Data entries
□ □ □ □ □ □ □

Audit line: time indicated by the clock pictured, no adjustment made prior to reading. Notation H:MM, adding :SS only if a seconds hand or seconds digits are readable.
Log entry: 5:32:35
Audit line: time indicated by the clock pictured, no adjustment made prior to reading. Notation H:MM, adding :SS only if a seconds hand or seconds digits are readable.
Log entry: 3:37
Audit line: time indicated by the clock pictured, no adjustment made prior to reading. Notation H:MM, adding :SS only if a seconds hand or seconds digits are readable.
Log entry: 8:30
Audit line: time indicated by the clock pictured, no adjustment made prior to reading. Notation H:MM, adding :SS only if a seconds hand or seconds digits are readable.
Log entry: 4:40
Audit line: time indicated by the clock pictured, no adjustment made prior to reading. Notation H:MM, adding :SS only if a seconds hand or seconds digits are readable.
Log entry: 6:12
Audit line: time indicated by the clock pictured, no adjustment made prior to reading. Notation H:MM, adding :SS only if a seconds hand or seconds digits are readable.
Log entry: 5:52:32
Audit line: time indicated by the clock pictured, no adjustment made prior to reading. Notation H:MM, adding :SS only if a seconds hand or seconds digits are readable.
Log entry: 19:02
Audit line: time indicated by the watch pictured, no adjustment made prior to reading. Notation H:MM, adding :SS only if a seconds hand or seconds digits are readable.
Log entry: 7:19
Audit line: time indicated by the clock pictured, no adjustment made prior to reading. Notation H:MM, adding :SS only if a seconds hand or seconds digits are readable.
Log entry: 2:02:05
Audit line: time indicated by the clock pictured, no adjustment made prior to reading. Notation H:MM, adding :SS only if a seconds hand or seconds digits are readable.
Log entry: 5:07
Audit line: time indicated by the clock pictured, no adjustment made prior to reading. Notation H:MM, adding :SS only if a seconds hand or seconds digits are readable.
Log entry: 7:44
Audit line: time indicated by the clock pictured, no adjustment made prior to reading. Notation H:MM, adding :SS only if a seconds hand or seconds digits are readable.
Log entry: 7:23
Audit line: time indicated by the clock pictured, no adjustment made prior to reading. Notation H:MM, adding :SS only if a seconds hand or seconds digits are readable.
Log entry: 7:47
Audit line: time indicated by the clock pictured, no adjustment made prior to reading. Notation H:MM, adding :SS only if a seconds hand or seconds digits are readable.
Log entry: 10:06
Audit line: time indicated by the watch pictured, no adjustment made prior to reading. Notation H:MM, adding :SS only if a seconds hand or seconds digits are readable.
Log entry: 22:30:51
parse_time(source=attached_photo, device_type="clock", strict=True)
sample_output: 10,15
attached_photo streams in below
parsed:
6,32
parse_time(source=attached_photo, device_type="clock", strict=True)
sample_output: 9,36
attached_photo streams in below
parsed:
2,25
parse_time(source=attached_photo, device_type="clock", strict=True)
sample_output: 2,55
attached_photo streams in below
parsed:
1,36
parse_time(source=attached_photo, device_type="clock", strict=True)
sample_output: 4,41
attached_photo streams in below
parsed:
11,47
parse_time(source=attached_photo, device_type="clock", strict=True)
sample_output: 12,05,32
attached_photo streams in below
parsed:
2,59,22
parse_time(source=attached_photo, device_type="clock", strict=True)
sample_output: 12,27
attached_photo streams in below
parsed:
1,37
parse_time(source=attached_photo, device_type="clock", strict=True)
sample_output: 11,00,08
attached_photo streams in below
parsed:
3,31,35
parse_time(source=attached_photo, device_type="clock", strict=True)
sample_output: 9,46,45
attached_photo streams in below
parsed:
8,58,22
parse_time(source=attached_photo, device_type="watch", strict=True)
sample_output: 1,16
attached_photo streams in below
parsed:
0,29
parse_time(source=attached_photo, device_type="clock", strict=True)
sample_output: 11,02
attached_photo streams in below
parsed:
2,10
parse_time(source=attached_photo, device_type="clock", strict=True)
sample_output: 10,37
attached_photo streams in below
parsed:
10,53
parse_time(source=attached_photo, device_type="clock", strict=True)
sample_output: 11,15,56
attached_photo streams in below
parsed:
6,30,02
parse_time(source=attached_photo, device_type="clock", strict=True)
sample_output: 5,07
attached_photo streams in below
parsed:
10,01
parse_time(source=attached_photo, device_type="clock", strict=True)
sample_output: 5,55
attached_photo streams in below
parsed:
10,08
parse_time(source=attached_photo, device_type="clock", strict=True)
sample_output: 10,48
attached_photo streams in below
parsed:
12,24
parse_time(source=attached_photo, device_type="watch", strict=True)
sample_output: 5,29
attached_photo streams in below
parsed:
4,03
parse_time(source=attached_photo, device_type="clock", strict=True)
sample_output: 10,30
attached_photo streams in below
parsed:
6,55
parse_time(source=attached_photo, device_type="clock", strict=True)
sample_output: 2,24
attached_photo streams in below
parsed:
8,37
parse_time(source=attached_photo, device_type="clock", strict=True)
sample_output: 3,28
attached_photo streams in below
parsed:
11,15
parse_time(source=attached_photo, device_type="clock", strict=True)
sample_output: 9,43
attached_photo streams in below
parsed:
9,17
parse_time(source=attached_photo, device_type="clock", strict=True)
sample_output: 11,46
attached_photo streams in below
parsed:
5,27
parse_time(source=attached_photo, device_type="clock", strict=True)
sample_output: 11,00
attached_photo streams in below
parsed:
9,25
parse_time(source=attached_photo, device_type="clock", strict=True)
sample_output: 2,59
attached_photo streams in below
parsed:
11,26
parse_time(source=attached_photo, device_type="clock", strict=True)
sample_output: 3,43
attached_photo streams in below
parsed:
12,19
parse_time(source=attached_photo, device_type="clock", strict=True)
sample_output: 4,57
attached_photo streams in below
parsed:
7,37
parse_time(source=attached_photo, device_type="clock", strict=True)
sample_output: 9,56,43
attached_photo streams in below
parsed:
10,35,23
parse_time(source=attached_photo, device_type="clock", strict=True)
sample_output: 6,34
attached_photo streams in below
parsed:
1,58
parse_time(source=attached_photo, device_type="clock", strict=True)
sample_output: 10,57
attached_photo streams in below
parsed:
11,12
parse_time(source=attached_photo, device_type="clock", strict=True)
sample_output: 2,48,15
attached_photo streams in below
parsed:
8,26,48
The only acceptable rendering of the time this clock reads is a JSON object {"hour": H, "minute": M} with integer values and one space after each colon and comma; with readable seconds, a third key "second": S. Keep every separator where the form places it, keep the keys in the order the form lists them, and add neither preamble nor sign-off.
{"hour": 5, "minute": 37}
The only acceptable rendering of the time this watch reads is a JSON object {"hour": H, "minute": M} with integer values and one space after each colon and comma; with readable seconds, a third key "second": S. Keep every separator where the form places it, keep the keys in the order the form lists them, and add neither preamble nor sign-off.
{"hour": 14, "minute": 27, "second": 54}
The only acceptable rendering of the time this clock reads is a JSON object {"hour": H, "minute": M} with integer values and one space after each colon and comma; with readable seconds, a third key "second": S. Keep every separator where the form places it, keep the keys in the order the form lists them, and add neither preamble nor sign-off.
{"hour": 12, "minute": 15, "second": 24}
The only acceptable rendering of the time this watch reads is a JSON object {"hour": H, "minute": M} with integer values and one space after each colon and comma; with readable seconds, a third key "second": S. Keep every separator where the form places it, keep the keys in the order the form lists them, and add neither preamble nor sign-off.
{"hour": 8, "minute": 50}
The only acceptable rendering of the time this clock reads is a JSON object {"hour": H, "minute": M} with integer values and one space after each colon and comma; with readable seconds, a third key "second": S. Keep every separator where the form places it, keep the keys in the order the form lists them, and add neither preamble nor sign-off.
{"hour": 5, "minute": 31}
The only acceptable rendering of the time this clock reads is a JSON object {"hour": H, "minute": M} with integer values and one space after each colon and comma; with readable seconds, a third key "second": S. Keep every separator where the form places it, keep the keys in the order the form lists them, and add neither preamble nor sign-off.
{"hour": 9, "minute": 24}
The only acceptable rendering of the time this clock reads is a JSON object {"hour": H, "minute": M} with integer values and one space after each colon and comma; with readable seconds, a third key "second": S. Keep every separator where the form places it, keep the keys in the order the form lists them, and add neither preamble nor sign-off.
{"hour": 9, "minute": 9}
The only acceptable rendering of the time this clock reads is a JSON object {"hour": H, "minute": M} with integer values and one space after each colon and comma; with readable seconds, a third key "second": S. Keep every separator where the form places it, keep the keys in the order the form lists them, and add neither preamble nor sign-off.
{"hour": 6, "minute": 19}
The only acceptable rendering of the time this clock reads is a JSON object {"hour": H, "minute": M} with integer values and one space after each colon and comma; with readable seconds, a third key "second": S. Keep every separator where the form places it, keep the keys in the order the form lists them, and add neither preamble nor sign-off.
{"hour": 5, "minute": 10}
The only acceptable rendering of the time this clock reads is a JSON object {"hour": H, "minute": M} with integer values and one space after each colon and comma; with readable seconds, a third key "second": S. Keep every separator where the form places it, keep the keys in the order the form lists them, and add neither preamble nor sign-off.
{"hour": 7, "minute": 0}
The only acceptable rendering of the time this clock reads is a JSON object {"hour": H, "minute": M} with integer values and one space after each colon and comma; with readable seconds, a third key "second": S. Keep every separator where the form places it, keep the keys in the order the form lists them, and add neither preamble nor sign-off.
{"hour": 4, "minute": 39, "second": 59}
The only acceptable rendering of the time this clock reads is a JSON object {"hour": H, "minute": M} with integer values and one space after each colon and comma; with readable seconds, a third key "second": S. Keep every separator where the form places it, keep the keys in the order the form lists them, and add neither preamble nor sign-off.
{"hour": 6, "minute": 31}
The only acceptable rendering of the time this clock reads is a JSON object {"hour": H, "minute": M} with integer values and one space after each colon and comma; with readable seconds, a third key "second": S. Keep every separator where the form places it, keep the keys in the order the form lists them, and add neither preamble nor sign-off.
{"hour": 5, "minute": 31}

□ □ □ □ □ □ □

▸ Directive
Copy the data word for word, from its start through the line containing "Log entry: 5:32:35".

▸ Answer
Audit line: time indicated by the clock pictured, no adjustment made prior to reading. Notation H:MM, adding :SS only if a seconds hand or seconds digits are readable.
Log entry: 5:32:35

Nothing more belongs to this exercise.